■ MATERIAL TO PROCESS:
════════════════════

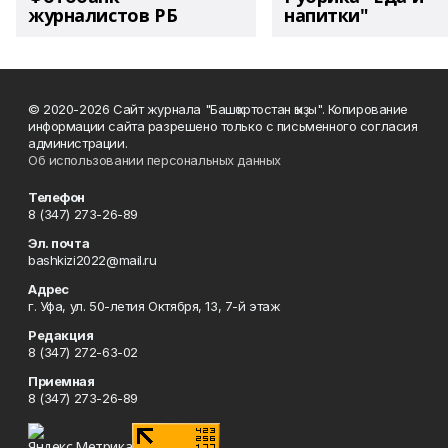
журналистов РБ
напитки"
© 2020-2026 Сайт журнала "Башҡортостан ҡыҙы". Копирование
информации сайта разрешено только с письменного согласия
администрации.
Об использовании персональных данных
Телефон
8 (347) 273-26-89
Эл. почта
bashkizi2022@mail.ru
Адрес
г. Уфа, ул. 50-летия Октября, 13, 7-й этаж
Редакция
8 (347) 272-63-02
Приемная
8 (347) 273-26-89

════════════════════

■ WHAT YOU ARE ASKED TO DO: Only the pictures stay out. Every other part of the listing is to be copied exactly.

■ OUTPUT OF THE TASK:
журналистов РБ
напитки"
© 2020-2026 Сайт журнала "Башҡортостан ҡыҙы". Копирование
информации сайта разрешено только с письменного согласия
администрации.
Об использовании персональных данных
Телефон
8 (347) 273-26-89
Эл. почта
bashkizi2022@mail.ru
Адрес
г. Уфа, ул. 50-летия Октября, 13, 7-й этаж
Редакция
8 (347) 272-63-02
Приемная
8 (347) 273-26-89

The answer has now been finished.